## Your goal
Output all entries exactly; images excluded.

## Data for analysis
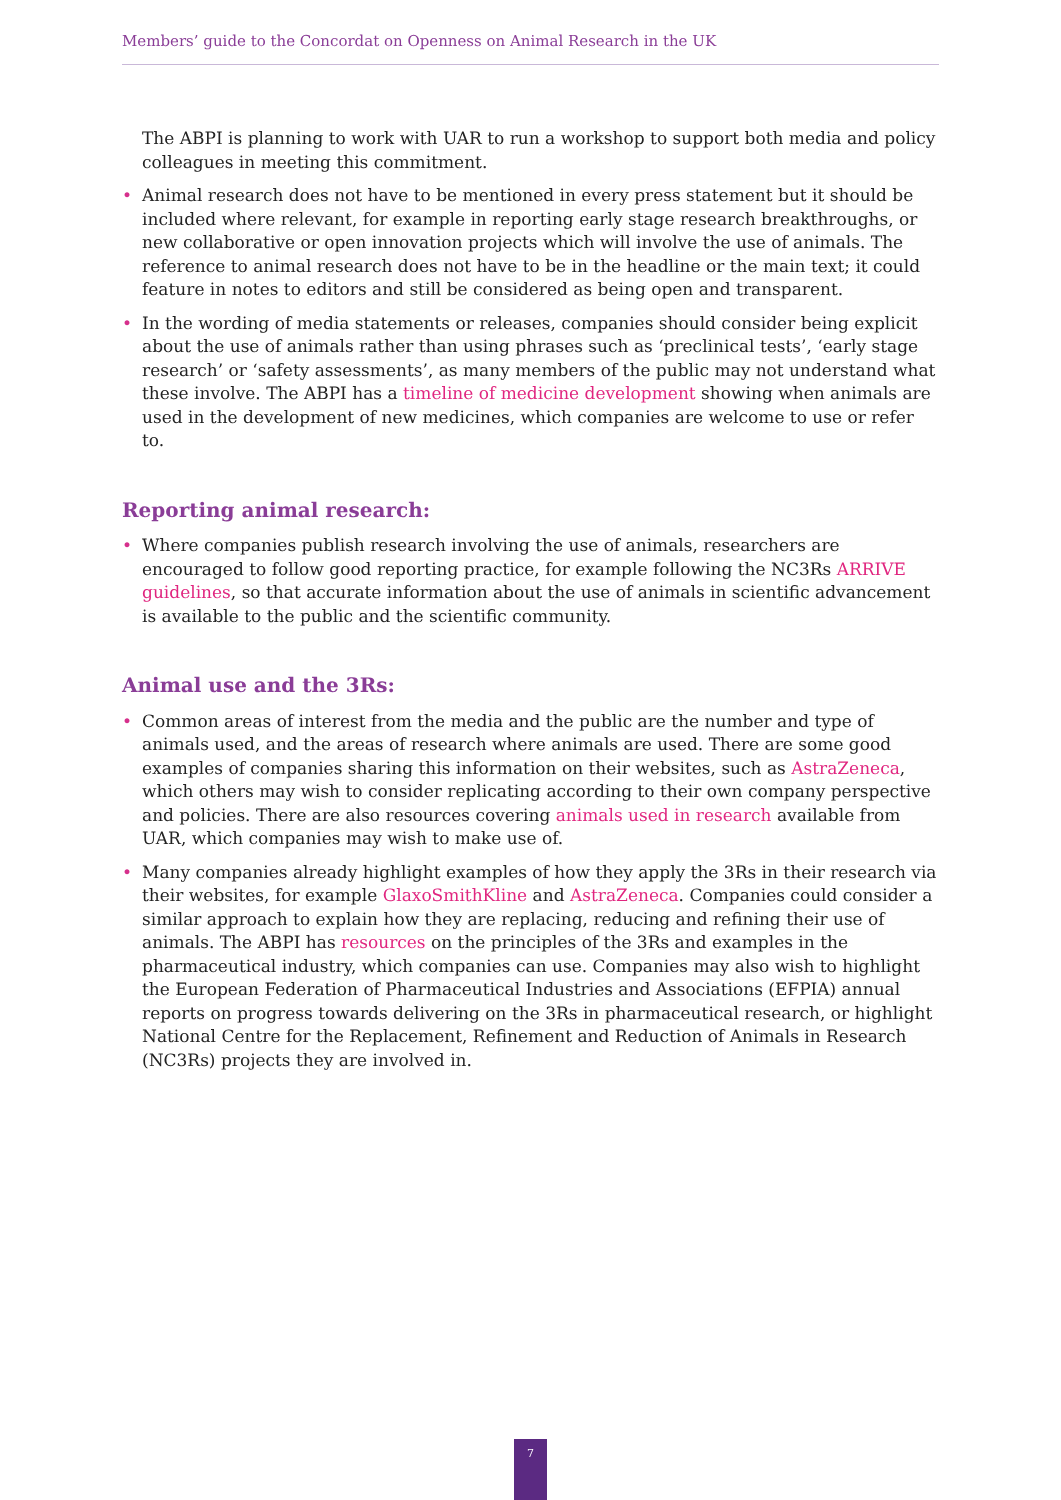Members’ guide to the Concordat on Openness on Animal Research in the UK
The ABPI is planning to work with UAR to run a workshop to support both media and policy colleagues in meeting this commitment.
• Animal research does not have to be mentioned in every press statement but it should be included where relevant, for example in reporting early stage research breakthroughs, or new collaborative or open innovation projects which will involve the use of animals. The reference to animal research does not have to be in the headline or the main text; it could feature in notes to editors and still be considered as being open and transparent.
• In the wording of media statements or releases, companies should consider being explicit about the use of animals rather than using phrases such as ‘preclinical tests’, ‘early stage research’ or ‘safety assessments’, as many members of the public may not understand what these involve. The ABPI has a timeline of medicine development showing when animals are used in the development of new medicines, which companies are welcome to use or refer to.
Reporting animal research:
• Where companies publish research involving the use of animals, researchers are encouraged to follow good reporting practice, for example following the NC3Rs ARRIVE guidelines, so that accurate information about the use of animals in scientific advancement is available to the public and the scientific community.
Animal use and the 3Rs:
• Common areas of interest from the media and the public are the number and type of animals used, and the areas of research where animals are used. There are some good examples of companies sharing this information on their websites, such as AstraZeneca, which others may wish to consider replicating according to their own company perspective and policies. There are also resources covering animals used in research available from UAR, which companies may wish to make use of.
• Many companies already highlight examples of how they apply the 3Rs in their research via their websites, for example GlaxoSmithKline and AstraZeneca. Companies could consider a similar approach to explain how they are replacing, reducing and refining their use of animals. The ABPI has resources on the principles of the 3Rs and examples in the pharmaceutical industry, which companies can use. Companies may also wish to highlight the European Federation of Pharmaceutical Industries and Associations (EFPIA) annual reports on progress towards delivering on the 3Rs in pharmaceutical research, or highlight National Centre for the Replacement, Refinement and Reduction of Animals in Research (NC3Rs) projects they are involved in.
7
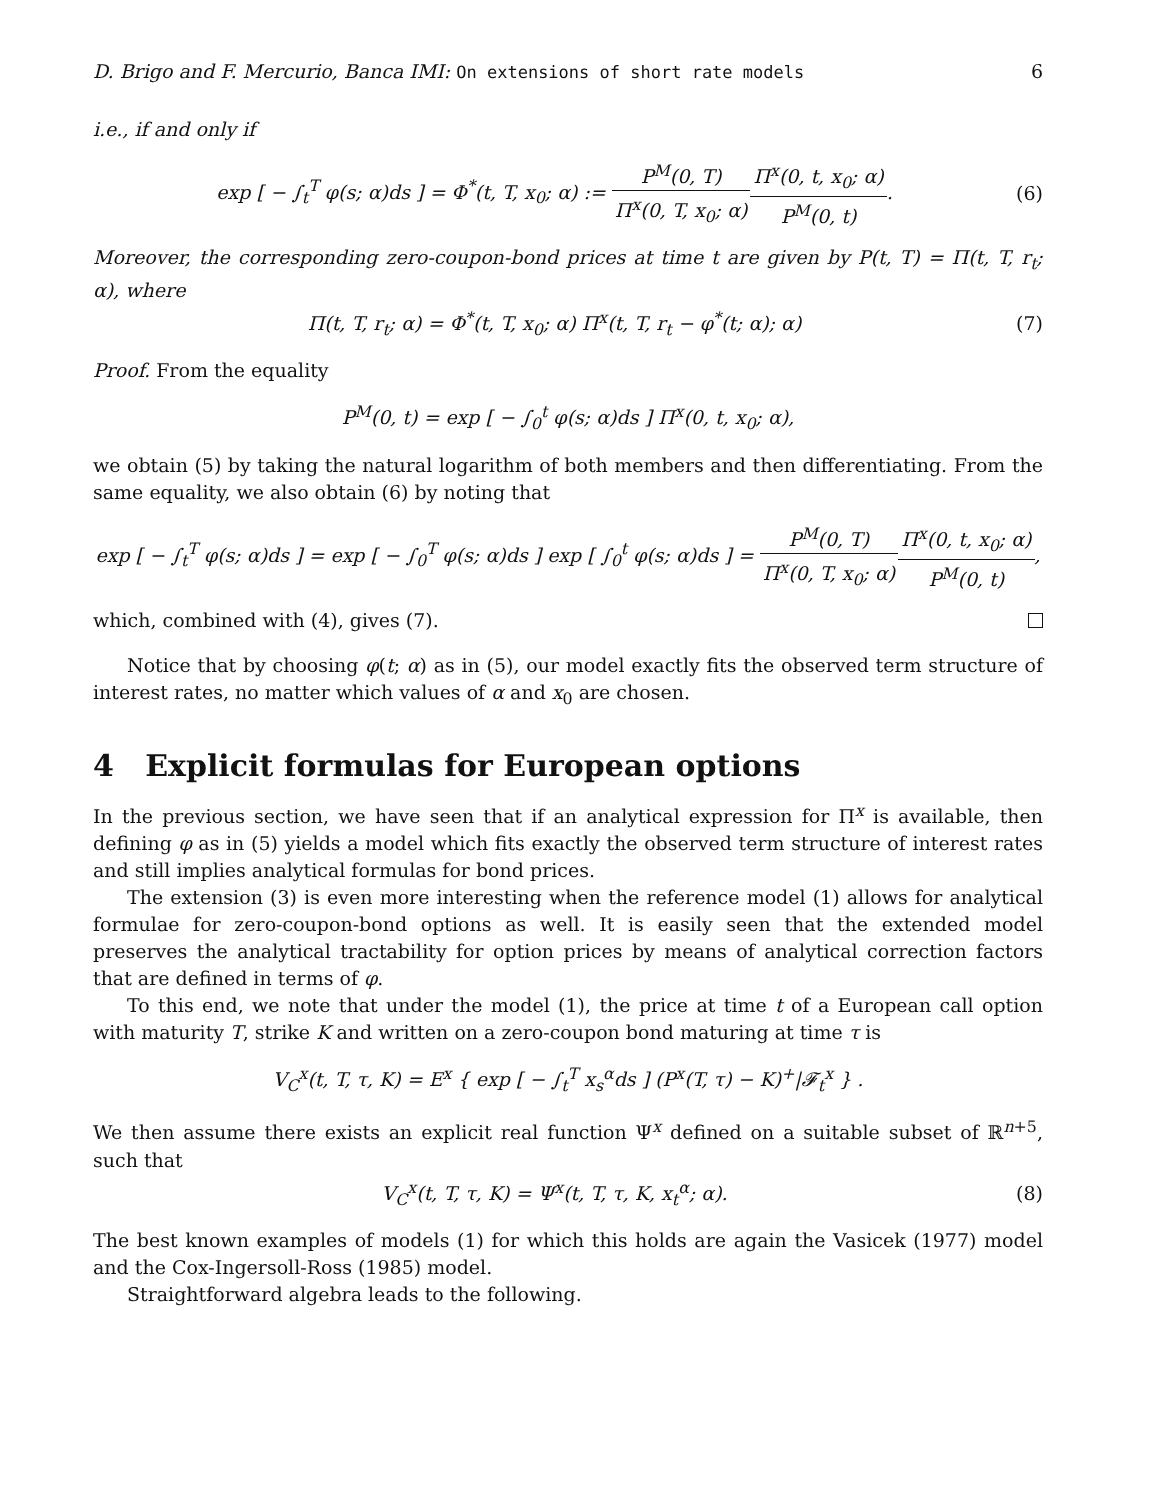D. Brigo and F. Mercurio, Banca IMI: On extensions of short rate models 6
i.e., if and only if
exp [ − ∫<sub>t</sub><sup>T</sup> φ(s; α)ds ] = Φ<sup>*</sup>(t, T, x<sub>0</sub>; α) := P<sup>M</sup>(0, T) Π<sup>x</sup>(0, T, x<sub>0</sub>; α) Π<sup>x</sup>(0, t, x<sub>0</sub>; α) P<sup>M</sup>(0, t). (6)
Moreover, the corresponding zero-coupon-bond prices at time t are given by P(t, T) = Π(t, T, r<sub>t</sub>; α), where
Π(t, T, r<sub>t</sub>; α) = Φ<sup>*</sup>(t, T, x<sub>0</sub>; α) Π<sup>x</sup>(t, T, r<sub>t</sub> − φ<sup>*</sup>(t; α); α) (7)
Proof. From the equality
P<sup>M</sup>(0, t) = exp [ − ∫<sub>0</sub><sup>t</sup> φ(s; α)ds ] Π<sup>x</sup>(0, t, x<sub>0</sub>; α),
we obtain (5) by taking the natural logarithm of both members and then differentiating. From the same equality, we also obtain (6) by noting that
exp [ − ∫<sub>t</sub><sup>T</sup> φ(s; α)ds ] = exp [ − ∫<sub>0</sub><sup>T</sup> φ(s; α)ds ] exp [ ∫<sub>0</sub><sup>t</sup> φ(s; α)ds ] = P<sup>M</sup>(0, T) Π<sup>x</sup>(0, T, x<sub>0</sub>; α) Π<sup>x</sup>(0, t, x<sub>0</sub>; α) P<sup>M</sup>(0, t),
which, combined with (4), gives (7).
Notice that by choosing φ(t; α) as in (5), our model exactly fits the observed term structure of interest rates, no matter which values of α and x<sub>0</sub> are chosen.
4 Explicit formulas for European options
In the previous section, we have seen that if an analytical expression for Π<sup>x</sup> is available, then defining φ as in (5) yields a model which fits exactly the observed term structure of interest rates and still implies analytical formulas for bond prices.
The extension (3) is even more interesting when the reference model (1) allows for analytical formulae for zero-coupon-bond options as well. It is easily seen that the extended model preserves the analytical tractability for option prices by means of analytical correction factors that are defined in terms of φ.
To this end, we note that under the model (1), the price at time t of a European call option with maturity T, strike K and written on a zero-coupon bond maturing at time τ is
V<sub>C</sub><sup>x</sup>(t, T, τ, K) = E<sup>x</sup> { exp [ − ∫<sub>t</sub><sup>T</sup> x<sub>s</sub><sup>α</sup>ds ] (P<sup>x</sup>(T, τ) − K)<sup>+</sup>|𝓕<sub>t</sub><sup>x</sup> } .
We then assume there exists an explicit real function Ψ<sup>x</sup> defined on a suitable subset of ℝ<sup>n+5</sup>, such that
V<sub>C</sub><sup>x</sup>(t, T, τ, K) = Ψ<sup>x</sup>(t, T, τ, K, x<sub>t</sub><sup>α</sup>; α). (8)
The best known examples of models (1) for which this holds are again the Vasicek (1977) model and the Cox-Ingersoll-Ross (1985) model.
Straightforward algebra leads to the following.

## Answer section
Members’ guide to the Concordat on Openness on Animal Research in the UK
The ABPI is planning to work with UAR to run a workshop to support both media and policy colleagues in meeting this commitment.
• Animal research does not have to be mentioned in every press statement but it should be included where relevant, for example in reporting early stage research breakthroughs, or new collaborative or open innovation projects which will involve the use of animals. The reference to animal research does not have to be in the headline or the main text; it could feature in notes to editors and still be considered as being open and transparent.
• In the wording of media statements or releases, companies should consider being explicit about the use of animals rather than using phrases such as ‘preclinical tests’, ‘early stage research’ or ‘safety assessments’, as many members of the public may not understand what these involve. The ABPI has a timeline of medicine development showing when animals are used in the development of new medicines, which companies are welcome to use or refer to.
Reporting animal research:
• Where companies publish research involving the use of animals, researchers are encouraged to follow good reporting practice, for example following the NC3Rs ARRIVE guidelines, so that accurate information about the use of animals in scientific advancement is available to the public and the scientific community.
Animal use and the 3Rs:
• Common areas of interest from the media and the public are the number and type of animals used, and the areas of research where animals are used. There are some good examples of companies sharing this information on their websites, such as AstraZeneca, which others may wish to consider replicating according to their own company perspective and policies. There are also resources covering animals used in research available from UAR, which companies may wish to make use of.
• Many companies already highlight examples of how they apply the 3Rs in their research via their websites, for example GlaxoSmithKline and AstraZeneca. Companies could consider a similar approach to explain how they are replacing, reducing and refining their use of animals. The ABPI has resources on the principles of the 3Rs and examples in the pharmaceutical industry, which companies can use. Companies may also wish to highlight the European Federation of Pharmaceutical Industries and Associations (EFPIA) annual reports on progress towards delivering on the 3Rs in pharmaceutical research, or highlight National Centre for the Replacement, Refinement and Reduction of Animals in Research (NC3Rs) projects they are involved in.
7
D. Brigo and F. Mercurio, Banca IMI: On extensions of short rate models 6
i.e., if and only if
exp [ − ∫<sub>t</sub><sup>T</sup> φ(s; α)ds ] = Φ<sup>*</sup>(t, T, x<sub>0</sub>; α) := P<sup>M</sup>(0, T) Π<sup>x</sup>(0, T, x<sub>0</sub>; α) Π<sup>x</sup>(0, t, x<sub>0</sub>; α) P<sup>M</sup>(0, t). (6)
Moreover, the corresponding zero-coupon-bond prices at time t are given by P(t, T) = Π(t, T, r<sub>t</sub>; α), where
Π(t, T, r<sub>t</sub>; α) = Φ<sup>*</sup>(t, T, x<sub>0</sub>; α) Π<sup>x</sup>(t, T, r<sub>t</sub> − φ<sup>*</sup>(t; α); α) (7)
Proof. From the equality
P<sup>M</sup>(0, t) = exp [ − ∫<sub>0</sub><sup>t</sup> φ(s; α)ds ] Π<sup>x</sup>(0, t, x<sub>0</sub>; α),
we obtain (5) by taking the natural logarithm of both members and then differentiating. From the same equality, we also obtain (6) by noting that
exp [ − ∫<sub>t</sub><sup>T</sup> φ(s; α)ds ] = exp [ − ∫<sub>0</sub><sup>T</sup> φ(s; α)ds ] exp [ ∫<sub>0</sub><sup>t</sup> φ(s; α)ds ] = P<sup>M</sup>(0, T) Π<sup>x</sup>(0, T, x<sub>0</sub>; α) Π<sup>x</sup>(0, t, x<sub>0</sub>; α) P<sup>M</sup>(0, t),
which, combined with (4), gives (7).
Notice that by choosing φ(t; α) as in (5), our model exactly fits the observed term structure of interest rates, no matter which values of α and x<sub>0</sub> are chosen.
4 Explicit formulas for European options
In the previous section, we have seen that if an analytical expression for Π<sup>x</sup> is available, then defining φ as in (5) yields a model which fits exactly the observed term structure of interest rates and still implies analytical formulas for bond prices.
The extension (3) is even more interesting when the reference model (1) allows for analytical formulae for zero-coupon-bond options as well. It is easily seen that the extended model preserves the analytical tractability for option prices by means of analytical correction factors that are defined in terms of φ.
To this end, we note that under the model (1), the price at time t of a European call option with maturity T, strike K and written on a zero-coupon bond maturing at time τ is
V<sub>C</sub><sup>x</sup>(t, T, τ, K) = E<sup>x</sup> { exp [ − ∫<sub>t</sub><sup>T</sup> x<sub>s</sub><sup>α</sup>ds ] (P<sup>x</sup>(T, τ) − K)<sup>+</sup>|𝓕<sub>t</sub><sup>x</sup> } .
We then assume there exists an explicit real function Ψ<sup>x</sup> defined on a suitable subset of ℝ<sup>n+5</sup>, such that
V<sub>C</sub><sup>x</sup>(t, T, τ, K) = Ψ<sup>x</sup>(t, T, τ, K, x<sub>t</sub><sup>α</sup>; α). (8)
The best known examples of models (1) for which this holds are again the Vasicek (1977) model and the Cox-Ingersoll-Ross (1985) model.
Straightforward algebra leads to the following.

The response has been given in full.